May 27, 2013

Wortel dan Kopi


Pangkatnya Jenderal Bintang Tiga dan sudah pensiun. Ia pernah menjadi salah satu pejabat tinggi di lembaga Kepolisian negara ini. Ia terkenal dengan kasus Cicak dan Buaya (Polisi vs KPK) dan kasus penggelapan dana pajak oleh Gayus yang menyeret beberapa perwira tinggi polisi. Namun, Ia berubah menjadi seorang pesakitan di pengadilan dan divonis hukuman penjara 3,5 tahun atas kasus suap dari satu perusahaan dan korupsi dana pengamanan PILGUB Jawa Barat. Upayanya untuk memperoleh kebebasan gagal, setelah Mahkamah Agung pada tanggal 22 November 2012 menolak permohonan kasasinya. Mendekati akhir bulan April lalu, Jaksa melakukan eksekusi kepada pensiunan Jenderal itu, namun gagal. Beberapa hari kemudian, Ia dinyatakan buron dan termasuk dalam DPO oleh Kejaksaan. Selang sehari dari penetapan DPO, tokoh ini muncul via media YouTube. Dalam rekaman yang berdurasi 15 menit 34 detik tersebut, Ia menuding Kejaksaan telah melakukan eksekusi liar, Ia mempertanyakan keabsahan tindakan eksekusi yang dilakukan kejaksaan terhadap dirinya. Berbagai argumentasi disampaikan, termasuk dugaannya sendiri terkait status politiknya yang adalah calon legislatif dari parpol tertentu untuk pemilu 2014. Setelah buron selama 4 hari, pada pukul 23.10 tanggal 2 Mei lalu, ybs menyerahkan diri di Kajari Cibinong, dan kini ditahan di Lapas Cibinong.
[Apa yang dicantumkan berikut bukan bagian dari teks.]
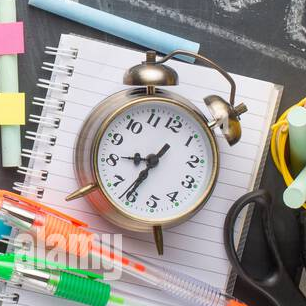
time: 8:35
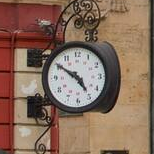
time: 4:50
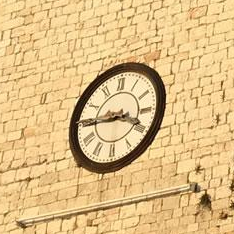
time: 3:44
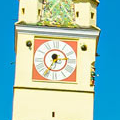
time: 2:35
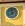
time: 7:58
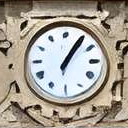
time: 1:06
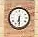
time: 6:29
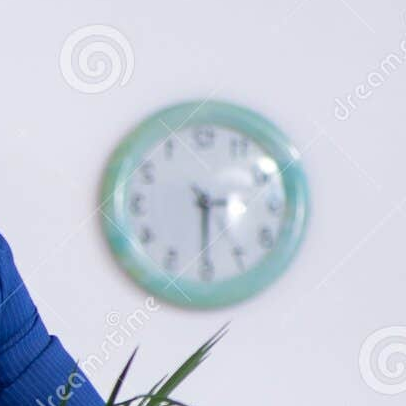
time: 3:29
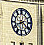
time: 8:21
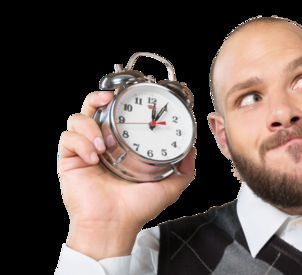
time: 12:05
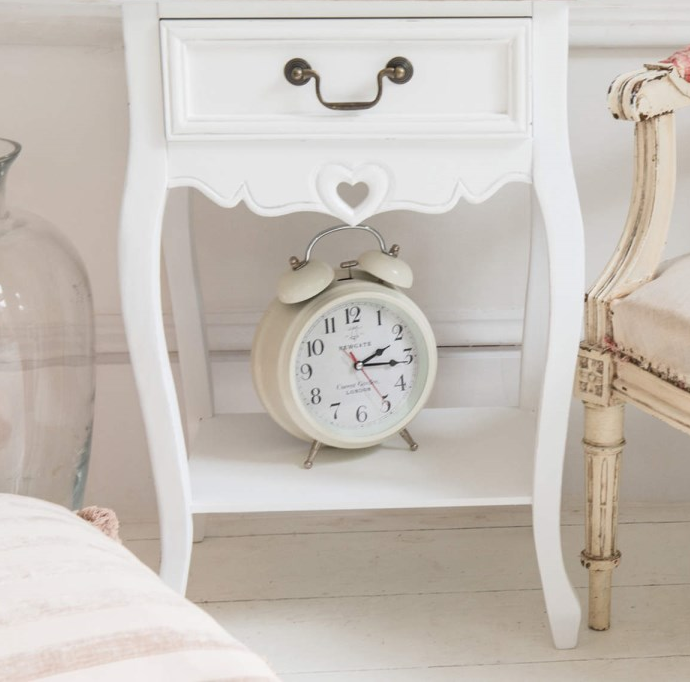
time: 2:15
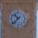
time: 10:37
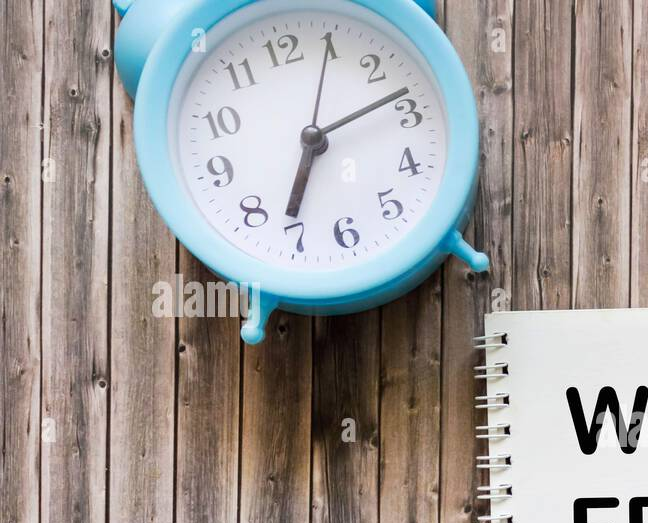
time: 7:13
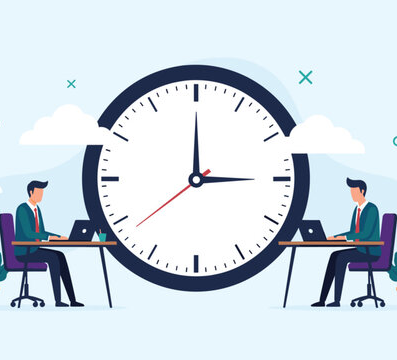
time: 2:59
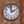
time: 1:59
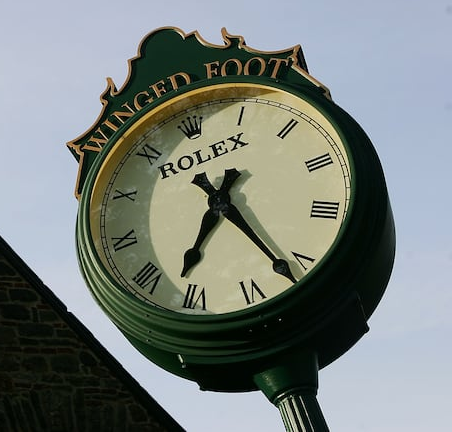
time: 6:21
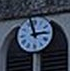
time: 2:57
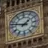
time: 1:47
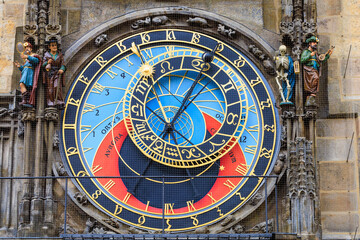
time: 7:04
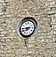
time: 7:44
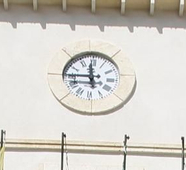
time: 11:44
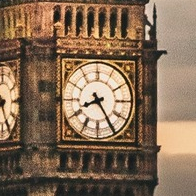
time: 8:24
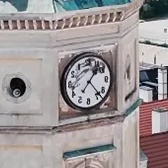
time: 1:23
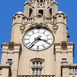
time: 3:36
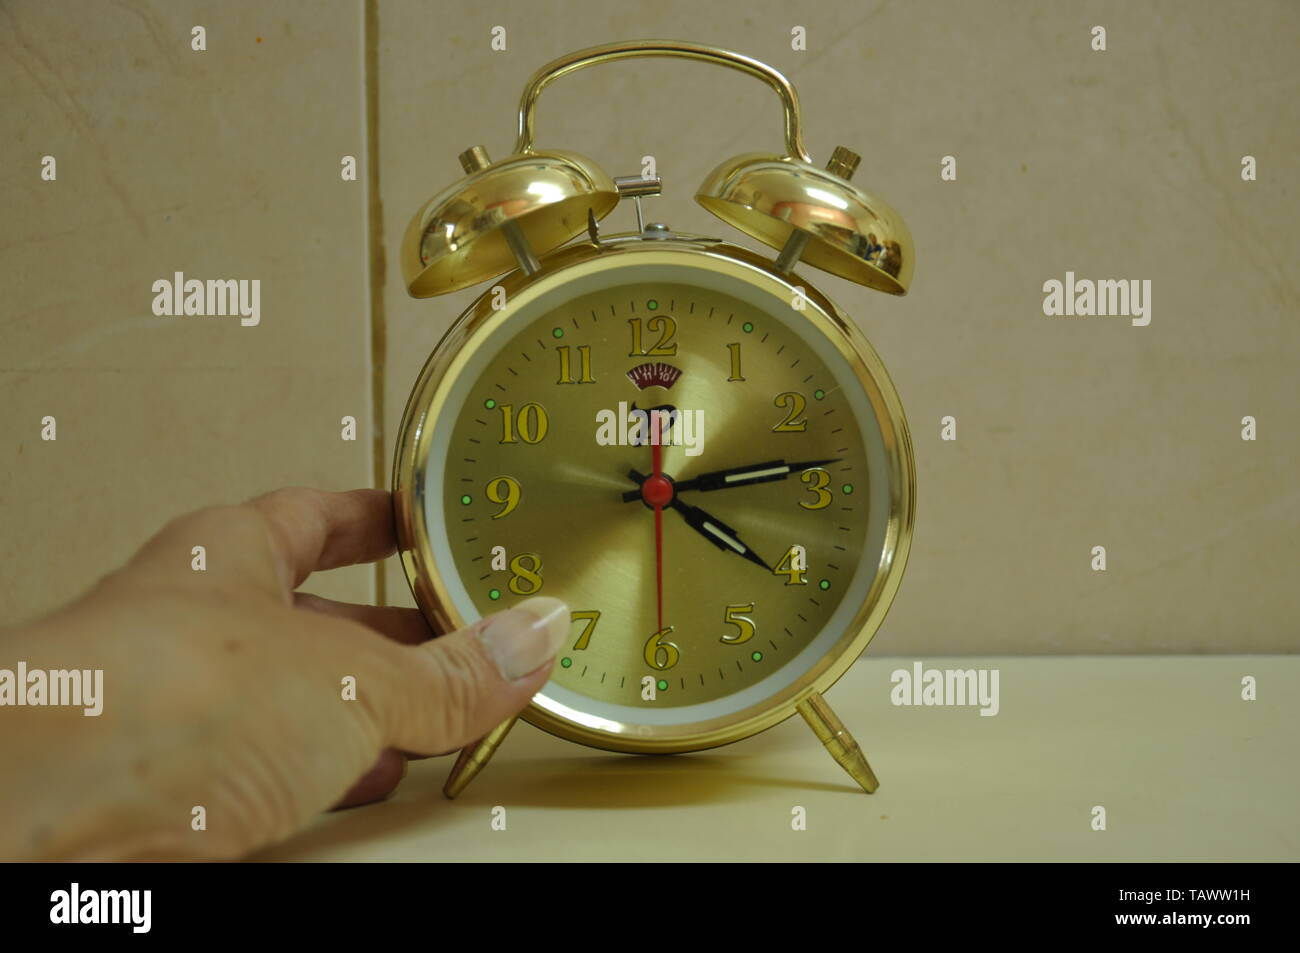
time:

Dalam perspektif saya, penampilan ala Justin Bieber, Osama bin Laden dan Nazaruddin yang ditampilkan Susno Duadji via jejaring YouTube itu adalah upayanya untuk membentuk opini publik (pembentukan konotasi simbolik) bahwa dirinya adalah korban. Korban dari sistem peradilan yang tidak adil. Sistem peradilan telah memperlakukan dirinya secara semena-mena. Isu hukum yang membelit dirinya itu coba diubahnya menjadi sebuah tontonan teatertikal yang bertujuan untuk mengubah opini global atau publik, terlebih ada upaya dari tim pengacaranya untuk melaporkan kasus ini kepada komisi HAM Internasional. Berdasarkan ilmu semiotika, saya menyebut hal ini sebagai bentuk SEMIOTIK KORBAN. Artinya, Sang Purnawirawan Jenderal ini menjadikan diri dan persoalan hukum yang dihadapinya sebagai tanda (sign) dan tontonan melalui media (channel) dalam rangka menciptakan citra, makna atau label yang mengarah pada penciptaan streotipe dan stigmatisasi dan pada akhirnya mempengaruhi frame of reference atau scheme seseorang atau sekelompok orang. 
 
Dalam konteks ini, ketika sebuah peristiwa (pesan) menjadi sebuah tontonan, maka ia menjadi sebuah teks terbuka yang dapat ditafsirkan secara bebas dan dengan cara yang berbeda-beda. Dalam ruang teks yang terbuka, peluang bagi ideologi yang dominan (baca: mendominasi) akan sangat dengan mudah bergerak dan berupaya memberikan tafsiran-tafsiran tertentu berdasarkan kepentingannya. Dan bukan tidak mungkin dalam operasinya, pemilik ideologi dominan akan menciptakan berbagai distorsi makna atau kesadaran palsu dalam skala global. Dengan demikian pencitraan diri sebagai korban dapat dilihat sebagai produk pencitraan yang dilakukan oleh media global, yang di dalamnya masih perlu eksplorasi lebih mendalam dan kritis.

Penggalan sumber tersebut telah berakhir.